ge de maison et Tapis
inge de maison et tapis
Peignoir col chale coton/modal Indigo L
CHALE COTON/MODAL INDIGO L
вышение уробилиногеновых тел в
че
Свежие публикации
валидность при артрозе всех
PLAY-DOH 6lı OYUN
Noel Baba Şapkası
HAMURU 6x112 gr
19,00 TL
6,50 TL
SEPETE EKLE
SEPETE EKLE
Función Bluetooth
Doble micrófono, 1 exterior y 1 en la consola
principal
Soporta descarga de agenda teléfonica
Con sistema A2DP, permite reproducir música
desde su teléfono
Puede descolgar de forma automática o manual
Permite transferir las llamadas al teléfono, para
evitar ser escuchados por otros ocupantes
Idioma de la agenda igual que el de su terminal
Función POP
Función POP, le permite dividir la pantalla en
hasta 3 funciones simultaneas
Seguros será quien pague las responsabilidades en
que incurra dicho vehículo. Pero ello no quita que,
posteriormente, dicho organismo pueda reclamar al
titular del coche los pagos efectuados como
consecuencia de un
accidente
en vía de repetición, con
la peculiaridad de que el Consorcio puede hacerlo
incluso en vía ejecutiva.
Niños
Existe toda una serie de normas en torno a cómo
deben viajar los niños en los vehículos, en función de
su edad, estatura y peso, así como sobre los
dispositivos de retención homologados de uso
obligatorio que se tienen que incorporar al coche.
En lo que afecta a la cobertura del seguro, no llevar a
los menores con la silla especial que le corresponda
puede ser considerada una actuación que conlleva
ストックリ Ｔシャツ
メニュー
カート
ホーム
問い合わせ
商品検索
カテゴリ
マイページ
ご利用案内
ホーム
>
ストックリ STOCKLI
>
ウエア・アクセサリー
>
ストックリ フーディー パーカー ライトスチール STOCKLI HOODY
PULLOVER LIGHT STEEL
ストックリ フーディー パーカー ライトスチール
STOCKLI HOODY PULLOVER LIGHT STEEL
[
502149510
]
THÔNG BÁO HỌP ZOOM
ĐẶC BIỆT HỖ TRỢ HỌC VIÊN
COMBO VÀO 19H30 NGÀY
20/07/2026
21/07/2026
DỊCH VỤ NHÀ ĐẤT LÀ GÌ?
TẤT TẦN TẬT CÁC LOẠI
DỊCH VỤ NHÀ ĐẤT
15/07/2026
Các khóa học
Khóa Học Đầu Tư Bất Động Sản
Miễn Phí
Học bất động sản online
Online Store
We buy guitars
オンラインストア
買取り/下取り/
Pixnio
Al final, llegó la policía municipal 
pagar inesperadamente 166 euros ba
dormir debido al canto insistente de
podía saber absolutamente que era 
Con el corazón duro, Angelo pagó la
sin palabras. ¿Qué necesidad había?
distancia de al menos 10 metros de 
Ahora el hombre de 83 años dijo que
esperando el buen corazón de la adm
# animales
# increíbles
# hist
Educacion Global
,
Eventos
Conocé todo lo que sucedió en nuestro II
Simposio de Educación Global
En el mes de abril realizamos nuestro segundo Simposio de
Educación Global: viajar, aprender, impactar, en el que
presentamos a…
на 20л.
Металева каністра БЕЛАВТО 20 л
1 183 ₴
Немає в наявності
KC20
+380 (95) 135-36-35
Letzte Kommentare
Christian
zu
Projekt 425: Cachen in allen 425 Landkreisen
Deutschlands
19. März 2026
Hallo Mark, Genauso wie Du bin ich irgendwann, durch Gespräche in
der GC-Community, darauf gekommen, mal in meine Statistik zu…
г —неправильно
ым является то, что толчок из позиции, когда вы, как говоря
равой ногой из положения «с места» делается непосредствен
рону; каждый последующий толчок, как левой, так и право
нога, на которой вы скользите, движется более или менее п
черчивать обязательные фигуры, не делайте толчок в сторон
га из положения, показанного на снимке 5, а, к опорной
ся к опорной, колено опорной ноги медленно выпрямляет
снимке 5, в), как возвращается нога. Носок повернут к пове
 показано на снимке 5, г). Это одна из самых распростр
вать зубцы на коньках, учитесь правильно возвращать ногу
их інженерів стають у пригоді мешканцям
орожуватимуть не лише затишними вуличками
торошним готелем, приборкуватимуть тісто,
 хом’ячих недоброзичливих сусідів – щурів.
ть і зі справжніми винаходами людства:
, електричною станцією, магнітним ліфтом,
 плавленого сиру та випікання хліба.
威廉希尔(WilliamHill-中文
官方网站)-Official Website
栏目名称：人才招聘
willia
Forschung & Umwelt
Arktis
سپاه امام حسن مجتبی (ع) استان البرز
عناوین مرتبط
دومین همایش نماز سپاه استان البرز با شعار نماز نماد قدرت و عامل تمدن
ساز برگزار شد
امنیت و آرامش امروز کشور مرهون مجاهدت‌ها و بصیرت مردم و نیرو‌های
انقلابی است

::::::::

**What the task asks:** Please give, as a bare number, how many lines in the listing above include the word "سپاه".

**Answer below:** 2